The amendments now provide that a deemed dividend arising as a result of a payment from a private company to a shareholder or an associate of the shareholder (for example, an ex-spouse) forming part of a 'family law obligation' may be frankable. The concept of a family law obligation is defined to cover the same situations in which the CGT rollover will apply.FBT-exempt loans
Tax practitioners have experienced confusion about the interplay between Division 7A and fringe benefits tax when a loan is made to an individual who is both a shareholder and employee of a private company.
The amendments now remove any uncertainty by amending the Fringe Benefits Tax Assessment Act 1986 to provide that FBT will not apply when the loan satisfies the criteria of an excluded loan set out in section 109N.
Section 108 repealed
Section 108 was the predecessor to Division 7A and has finally been laid to rest. The government has acknowledged it overlaps with Division 7A and is 'no longer considered necessary'.
Although it was rarely used due to its many shortcomings, practitioners have long feared its residual application.
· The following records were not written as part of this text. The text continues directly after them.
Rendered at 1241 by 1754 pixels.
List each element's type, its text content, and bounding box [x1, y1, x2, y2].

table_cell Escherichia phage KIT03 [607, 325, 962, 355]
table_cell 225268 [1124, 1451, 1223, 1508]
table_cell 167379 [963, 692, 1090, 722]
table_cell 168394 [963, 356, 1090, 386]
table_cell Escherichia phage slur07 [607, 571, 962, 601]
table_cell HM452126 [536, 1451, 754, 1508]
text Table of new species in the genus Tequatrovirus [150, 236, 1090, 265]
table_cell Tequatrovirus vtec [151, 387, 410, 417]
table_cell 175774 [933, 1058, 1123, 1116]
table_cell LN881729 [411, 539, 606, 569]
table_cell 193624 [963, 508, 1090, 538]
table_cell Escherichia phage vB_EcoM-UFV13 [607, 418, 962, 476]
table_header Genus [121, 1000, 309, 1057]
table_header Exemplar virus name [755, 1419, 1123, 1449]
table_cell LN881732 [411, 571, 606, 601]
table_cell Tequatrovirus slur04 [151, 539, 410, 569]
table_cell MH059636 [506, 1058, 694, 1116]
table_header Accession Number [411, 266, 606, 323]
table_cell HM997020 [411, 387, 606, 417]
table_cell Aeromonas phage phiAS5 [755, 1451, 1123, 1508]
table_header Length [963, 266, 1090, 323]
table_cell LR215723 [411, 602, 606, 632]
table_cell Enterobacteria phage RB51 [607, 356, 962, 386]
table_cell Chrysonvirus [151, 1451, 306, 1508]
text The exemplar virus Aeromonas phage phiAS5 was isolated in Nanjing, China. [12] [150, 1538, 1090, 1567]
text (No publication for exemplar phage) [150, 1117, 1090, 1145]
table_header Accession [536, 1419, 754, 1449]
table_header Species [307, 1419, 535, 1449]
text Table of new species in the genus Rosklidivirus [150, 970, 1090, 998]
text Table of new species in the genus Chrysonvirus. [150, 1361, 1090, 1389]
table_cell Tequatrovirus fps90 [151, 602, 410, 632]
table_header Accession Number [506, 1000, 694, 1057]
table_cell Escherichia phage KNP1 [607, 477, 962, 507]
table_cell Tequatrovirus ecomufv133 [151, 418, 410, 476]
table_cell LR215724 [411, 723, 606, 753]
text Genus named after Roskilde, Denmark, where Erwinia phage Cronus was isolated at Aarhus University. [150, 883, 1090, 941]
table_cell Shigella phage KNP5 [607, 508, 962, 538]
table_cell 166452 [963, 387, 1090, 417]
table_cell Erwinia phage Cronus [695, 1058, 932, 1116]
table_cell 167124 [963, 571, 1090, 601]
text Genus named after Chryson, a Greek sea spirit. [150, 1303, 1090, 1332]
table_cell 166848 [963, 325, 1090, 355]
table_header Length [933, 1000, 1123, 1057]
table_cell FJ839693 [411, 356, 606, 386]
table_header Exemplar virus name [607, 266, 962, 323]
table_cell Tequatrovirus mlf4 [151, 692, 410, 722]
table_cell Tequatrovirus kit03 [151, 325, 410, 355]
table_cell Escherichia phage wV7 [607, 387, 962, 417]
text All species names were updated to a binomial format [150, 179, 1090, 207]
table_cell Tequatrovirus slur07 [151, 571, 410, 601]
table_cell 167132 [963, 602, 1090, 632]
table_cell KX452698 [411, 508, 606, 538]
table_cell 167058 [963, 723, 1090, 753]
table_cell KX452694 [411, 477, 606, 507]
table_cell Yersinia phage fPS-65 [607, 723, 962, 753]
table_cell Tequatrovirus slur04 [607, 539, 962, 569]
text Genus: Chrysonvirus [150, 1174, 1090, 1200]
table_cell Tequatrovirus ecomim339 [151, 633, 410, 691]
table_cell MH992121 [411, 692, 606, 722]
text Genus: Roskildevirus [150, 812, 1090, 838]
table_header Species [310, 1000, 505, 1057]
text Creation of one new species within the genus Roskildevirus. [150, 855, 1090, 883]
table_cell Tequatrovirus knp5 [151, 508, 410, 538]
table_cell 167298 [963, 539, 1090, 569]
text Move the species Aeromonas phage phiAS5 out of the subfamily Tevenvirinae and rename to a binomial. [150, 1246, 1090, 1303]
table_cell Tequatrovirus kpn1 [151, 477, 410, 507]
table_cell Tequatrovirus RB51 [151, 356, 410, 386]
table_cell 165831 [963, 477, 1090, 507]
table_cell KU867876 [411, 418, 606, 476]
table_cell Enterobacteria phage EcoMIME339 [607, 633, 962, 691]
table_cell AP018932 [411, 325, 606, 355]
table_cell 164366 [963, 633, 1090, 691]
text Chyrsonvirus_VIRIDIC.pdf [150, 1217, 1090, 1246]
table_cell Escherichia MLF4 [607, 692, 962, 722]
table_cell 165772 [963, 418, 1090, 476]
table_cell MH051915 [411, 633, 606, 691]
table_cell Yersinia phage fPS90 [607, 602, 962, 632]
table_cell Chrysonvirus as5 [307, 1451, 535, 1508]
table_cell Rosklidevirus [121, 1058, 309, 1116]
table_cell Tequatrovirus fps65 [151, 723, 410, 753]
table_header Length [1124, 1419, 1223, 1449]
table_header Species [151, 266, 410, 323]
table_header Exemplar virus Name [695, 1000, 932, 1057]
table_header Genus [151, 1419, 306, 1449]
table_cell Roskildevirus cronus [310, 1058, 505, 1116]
This was particularly so in relation to loans to other companies and any loans made before 4 December 1997.
Section 108 can now only apply to assessments for income years preceding 1 July 2006. Does this mean pre Division 7A loans that were not caught by section 108 are now safe?
Before you get too excited about the demise of section 108, bear in mind one factor: the 'general' dividend provisions can still apply. A dividend is defined in section 6(1) of the 1936 Act to include 'any amount credited by a company to any of its shareholders'.
If you have an old loan sitting in the books, how do you get rid of it? The journal entry has to be something like: Dr Retained profits Cr Shareholder loan
Such action can, in our view, simply give rise to an ordinary section 44(1) assessable dividend. If the loan is to an associate rather than a shareholder, section 44 will not apply. However, there may be circumstances where writing off the loan to an associate gives rise to other tax consequences (such as a fringe benefit).
In short
Since its introduction, Division 7A has operated in a fashion that has created headaches for shareholders of private companies and the tax practitioners who advise them. Its application has seemingly far exceeded its underlying policy intent.
The recent amendments have been welcomed as they now curb the situations in which Division 7A will apply, and substantially lessen the penalties imposed when the provisions are inadvertently breached.
Although much hype surrounded the introduction of the commissioner's discretion to disregard a deemed dividend in certain circumstances, there is further joy for shareholders of private companies in the less-publicised amendments. All tax practitioners should be aware of these amendments and their potential application.